For promotion and relegation, the League One play-off system closely mirrors its
Championship counterpart, in which the bottom club of League One is automatically relegated and the 9th-placed club undergoes a play-off with the 2nd, 3rd and 4th placed clubs from League Two.

==Teams==
Listed below are all the teams competing in the 2026–27 Scottish League One season, with details of the first season they entered the third tier; the first season of their current spell in the third tier; and the last time they won the third tier.

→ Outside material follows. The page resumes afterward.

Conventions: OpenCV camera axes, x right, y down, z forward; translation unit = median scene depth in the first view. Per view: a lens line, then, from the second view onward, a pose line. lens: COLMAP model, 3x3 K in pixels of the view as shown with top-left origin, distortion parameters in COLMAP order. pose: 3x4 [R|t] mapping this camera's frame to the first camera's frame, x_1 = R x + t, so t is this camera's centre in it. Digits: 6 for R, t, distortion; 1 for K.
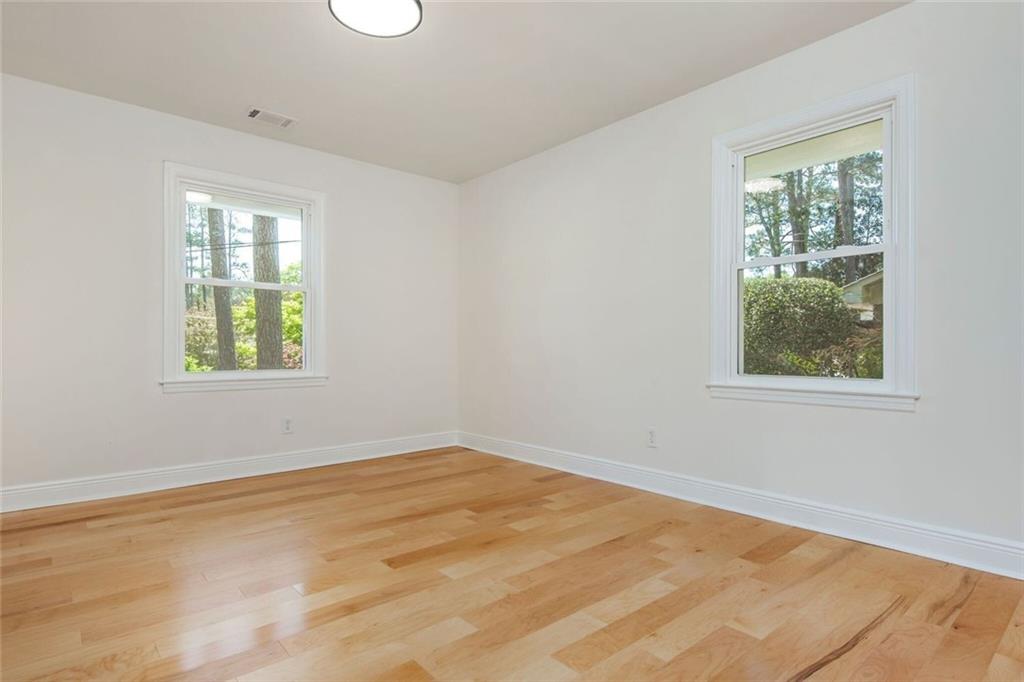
lens RADIAL K [[525.4, 0, 509.1], [0, 525.4, 345.0], [0, 0, 1]] dist [0.003292, -0.000267]
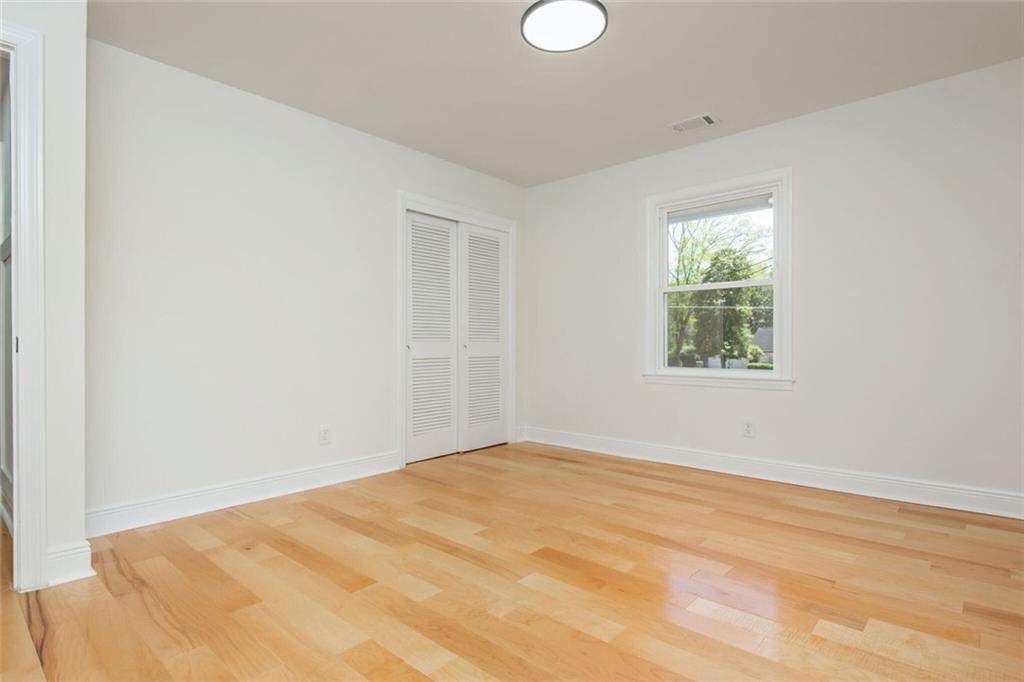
lens RADIAL K [[525.4, 0, 510.8], [0, 525.4, 338.2], [0, 0, 1]] dist [0.003292, -0.000267]
pose [[0.138542, -0.012798, -0.990274, 0.630780], [0.002795, 0.999918, -0.012532, 0.001182], [0.990353, -0.001032, 0.138566, 0.613185]]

| Team | Position in 2025–26 | First season in third tier | First season of current spell in third tier | Last title (3rd tier) |
|---|---|---|---|---|
| Airdrieonians | 9th, Scottish Championship (relegated) | 2002–03 | 2026–27 | 2003–04 |
| Alloa Athletic | 4th, Scottish League One | 1975–76 | 2021–22 | — |
| Cove Rangers | 7th, Scottish League One | 2020–21 | 2023–24 | 2021–22 |
| East Kilbride | 1st, Scottish League Two (promoted) | 2026–27 | 2026–27 | — |
| East Fife | 8th, Scottish League One | 1978–79 | 2025-26 | — |
| Hamilton Academical | 9th, Scottish League One | 1996–97 | 2025–26 | — |
| Montrose | 6th, Scottish League One | 1923–24 | 2018–19 | 1984–85 |
| Peterhead | 5th, Scottish League One | 2005–06 | 2025–26 | — |
| Queen of the South | 3rd, Scottish League One | 1923–24 | 2022–23 | 2012–13 |
| Ross County | 10th, Scottish Championship (relegated) | 1999-00 | 2026–27 | 2007–08 |

==Stadiums==

| Airdrieonians | Alloa Athletic | Cove Rangers | East Fife | East Kilbride |
| Excelsior Stadium | Recreation Park | Balmoral Stadium | Bayview Stadium | K-Park Training Academy |  |
| Capacity:10,101 | Capacity: 3,100 | Capacity: 2,602 | Capacity: 1,980 | Capacity: 700 |

| Hamilton Academical | Montrose | Peterhead | Queen of the South | Ross County |
|---|---|---|---|---|
| New Douglas Park | Links Park | Balmoor | Palmerston Park | Victoria Park |
| Capacity:6,018 | Capacity:4,936 | Capacity:3,150 | Capacity: 8,690 | Capacity: 6,541 |

== Statistics ==

===Championships===

| Season | Winner | Runner-up | Top scorer |  |
| Player | Goals |
| 2013–14 | Rangers | Dunfermline Athletic | Michael Moffat (Ayr United) | 26 |
| 2014–15 | Greenock Morton | Stranraer | Declan McManus (Greenock Morton) | 20 |
| 2015–16 | Dunfermline Athletic | Ayr United | Faissal El Bakhtaoui (Dunfermline Athletic) Rory McAllister (Peterhead) | 22 |
| 2016–17 | Livingston | Alloa Athletic | Andy Ryan (Airdrieonians) | 23 |
| 2017–18 | Ayr United | Raith Rovers | Lawrence Shankland (Ayr United) | 26 |
| 2018–19 | Arbroath | Forfar Athletic | Kevin Nisbet (Raith Rovers) | 30 |
| 2019–20 | Raith Rovers | Falkirk | David Goodwillie (Clyde) | 20 |
| 2020–21 | Partick Thistle | Airdrieonians | Mitch Megginson (Cove Rangers) | 14 |
| 2021–22 | Cove Rangers | Airdrieonians | Mitch Megginson (Cove Rangers) | 18 |
| 2022–23 | Dunfermline Athletic | Falkirk | Callum Gallagher (Airdrieonians) Ruari Paton (Queen of the South) | 22 |
| 2023–24 | Falkirk | Hamilton Academical | Callumn Morrison (Falkirk) | 23 |
| 2024–25 | Arbroath | Cove Rangers | Mitch Megginson (Cove Rangers) Ross Cunningham (Kelty Hearts) | 13 |
| 2025–26 | Inverness Caledonian Thistle | Stenhousemuir | Oli Shaw (Hamilton Academical) | 19 |

===Top goalscorers===

| Rank | Player | Club(s) | Goals |
| 1 | Rory McAllister | Peterhead (2014–2017; 2019–2020) Cove Rangers (2020–2022) Montrose (2022–2023) | 83 |
| 2 | Calum Gallagher | Rangers (2013–2014) Dumbarton (2018–2019) Airdrieonians (2019–2023) | 68 |
| Ryan Wallace | Dunfermline Athletic (2013–2016) Albion Rovers (2016–2017) Stranraer (2017) Arbroath (2018–2019) East Fife (2019–2022) |
| 4 | Mitch Megginson | Cove Rangers (2020–2022; 2023–) | 61 |
| 5 | Alan Trouten | Brechin City (2013–2015) Ayr United (2015–2016) Brechin City (2016–2017) Albion Rovers (2017–2018) Alloa Athletic (2021–2022) | 58 |

Italics denotes players still playing football,
Bold denotes players still playing in Scottish League One.